7 February 2023 Vitamin D and Comfort Zones

Hello to you. How are you today? Link and I are getting some vitamin D. The past couple days it’s been really nice outside so we’ve been taking advantage of it.

I decided to join a Bible study starting tonight and they are using the devotional Beauty not Beheld. This is out of my comfort zone but I decided to give it a try anyways. I have been wanting to make friends and get out of the house more and it seems like church activities is a way to do both. I find spiritual activities with women is more about relationship than religion. I feel like that is what I have with Jesus…..God.

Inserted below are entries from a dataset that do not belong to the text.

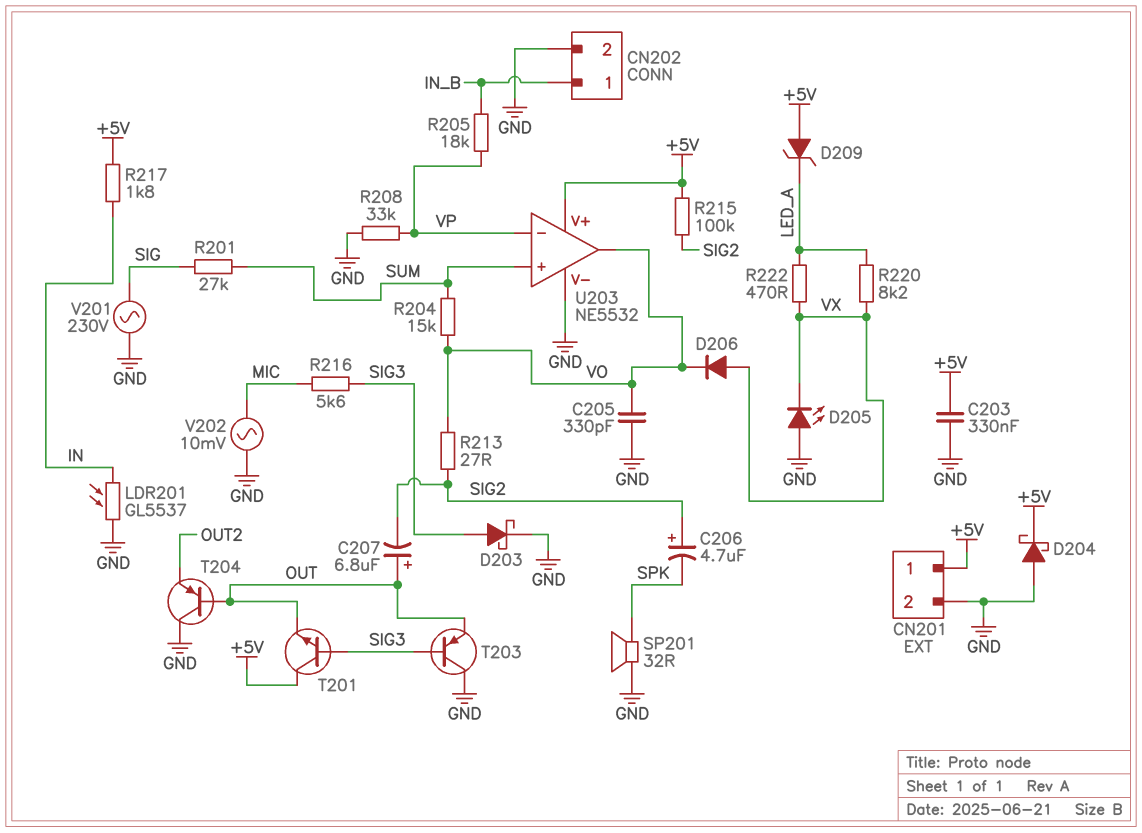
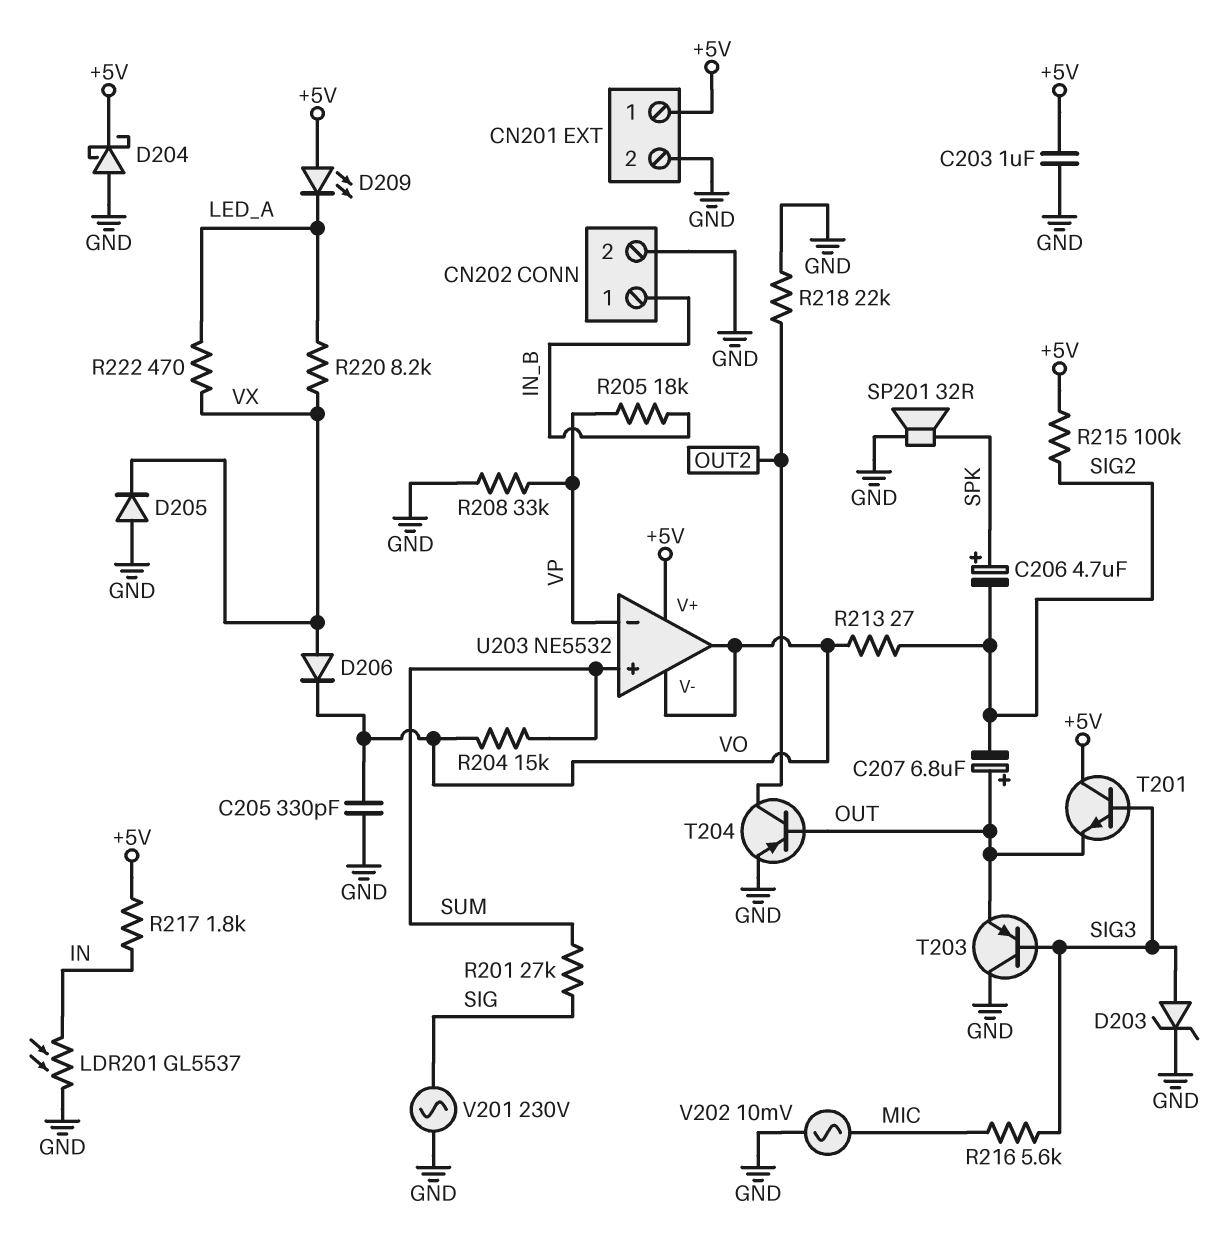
C203: 330nF (+5V, GND) -> 1uF (+5V, GND)
C206: 4.7uF (plus SIG2, minus SPK) -> 4.7uF (plus SPK, minus SIG2)
D203: schottky (A SIG3, K GND) -> zener (A SIG3, K GND)
D205: LED (A GND, K VX) -> diode (A GND, K VX)
D209: zener (A +5V, K LED_A) -> LED (A +5V, K LED_A)
R218: none -> 22k (GND, OUT2)
T204: PNP (B OUT, C GND, E OUT2) -> PNP (B OUT, C OUT2, E GND)
U203 pin V-: GND -> VO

My Linky boy getting some sun
It’s a little hazy but that big ball of light is still there

16 December 2022 Asking for Help

Hello to you. How are you today? Today my thoughts turn to something that has never been easy for me to do and that is asking for help. I’ve always been self reliant and independent but since I’ve moved here to Idaho and the health issues that have cropped up I have been having to ask for help and thanks be to God it’s been there!

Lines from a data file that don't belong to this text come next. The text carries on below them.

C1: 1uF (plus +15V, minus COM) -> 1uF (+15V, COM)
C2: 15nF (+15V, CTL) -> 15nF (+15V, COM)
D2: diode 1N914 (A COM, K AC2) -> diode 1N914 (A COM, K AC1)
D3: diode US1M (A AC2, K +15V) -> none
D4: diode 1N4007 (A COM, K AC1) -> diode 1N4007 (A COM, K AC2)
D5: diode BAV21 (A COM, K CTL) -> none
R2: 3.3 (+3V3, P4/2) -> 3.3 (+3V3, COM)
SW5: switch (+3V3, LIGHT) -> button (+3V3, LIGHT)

What is it that keeps us from wanting to ask for help? Pride? Fear of making debts we may not be able to repay? Lately I’ve been asking Jesus for his help a lot. I’m hoping for some miracle that only he can deliver in regards to my health. May be that’s why I’m going through this at all – so that I might get closer to him. Not try and rely on my own strength and understanding. That’s what it seems like anyways.

I’m grateful for my family here helping me get through what I’m going through. They are extensions of Jesus in my life.

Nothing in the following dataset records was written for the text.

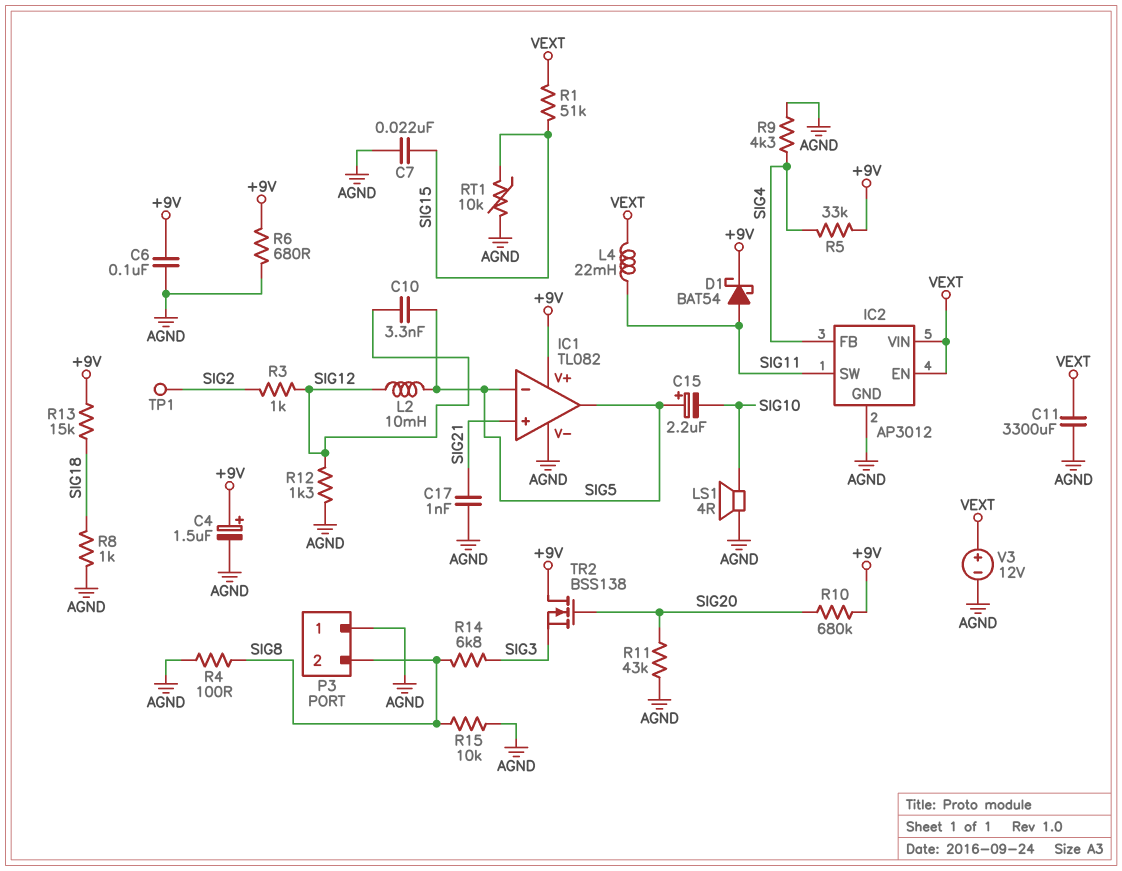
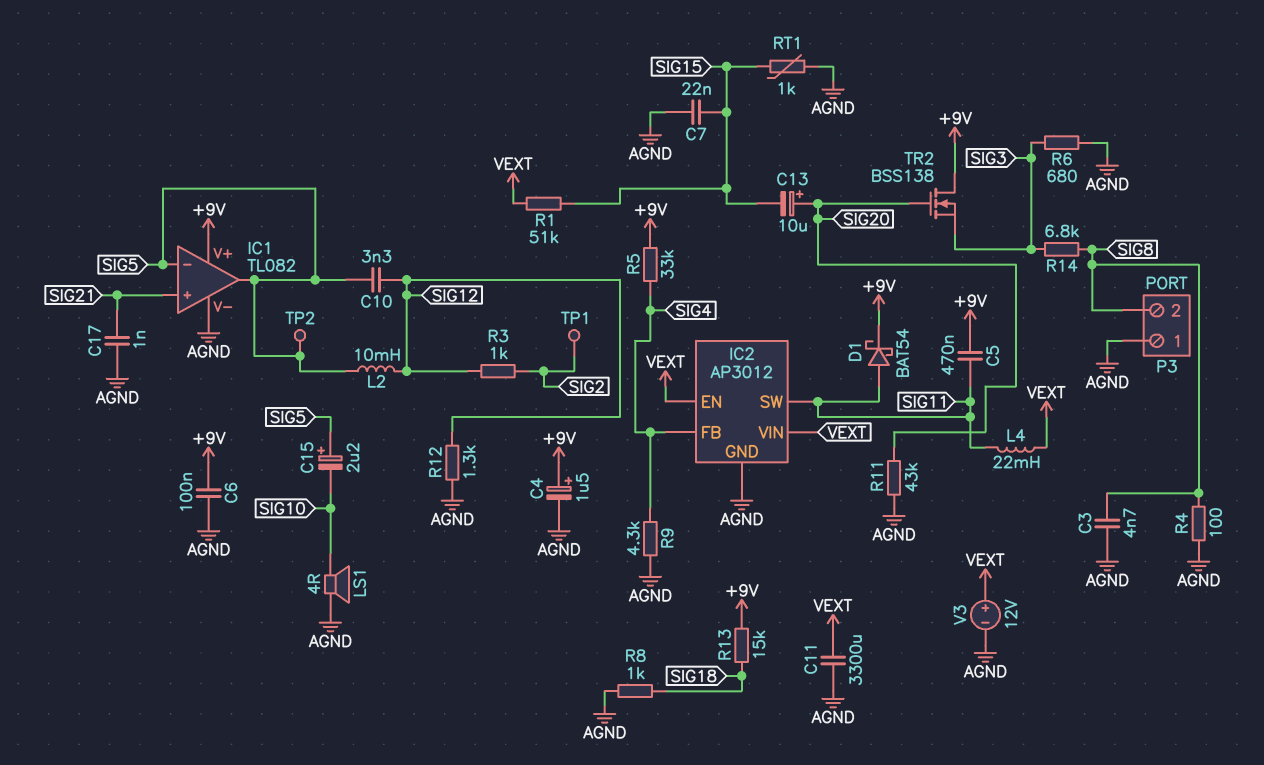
C3: none -> 4.7nF (AGND, SIG8)
C5: none -> 470nF (+9V, SIG11)
C13: none -> 10uF (plus SIG20, minus SIG15)
R6: 680 (+9V, AGND) -> 680 (AGND, SIG3)
R10: 680k (+9V, SIG20) -> none
R15: 10k (AGND, SIG8) -> none
RT1: 10k (AGND, SIG15) -> 1k (AGND, SIG15)
TP2: none -> test point (SIG5)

30 November 2022 The Chosen (theatre experience)

Hello to you – hope this finds you well. Woke up to a light dusting of snow on the ground and it’s cold. Definitely beginning to feel like winter here!

Yesterday my Aunt and Uncle treated me to an early Christmas present by going to see The Chosen Season 3 in the theatre. It was a good experience but I hope the rest will be on the app like before. Not everyone can afford to go to the theatre. When Jesus did his big sermon I was expecting the loaves and fishes miracle but may be that will be in another episode. The characters got more developed in these episodes and things are fixing to get tougher for them.

Alleluia clouds

There weren’t that many people besides us in the theatre but the showtime was when a lot of people are getting off work. I am glad we went. So grateful for my Aunt and Uncle. I felt like we were helping the cause!

28 November 2022 A Quest For Answers

Hello to you. Today I had an appt with a doctor at the VA about my swaying situation. He wants to persue a quest for answers through checking my ears and neurology. We brought up the fact I had been tased and want to see if that would have any impact on what’s going on. So we shall see. He’s doing a referral for me through the Elks – I hope they can help me. What pleased both my Aunt and I is that he didn’t just think tapering off medication was the only answer. He is taking the physical into consideration.

It looks like my Aunt and Uncle are interested in going to see Season 3 of The Chosen in the theatre tomorrow. It’s such a good show! By going we would be showing our support.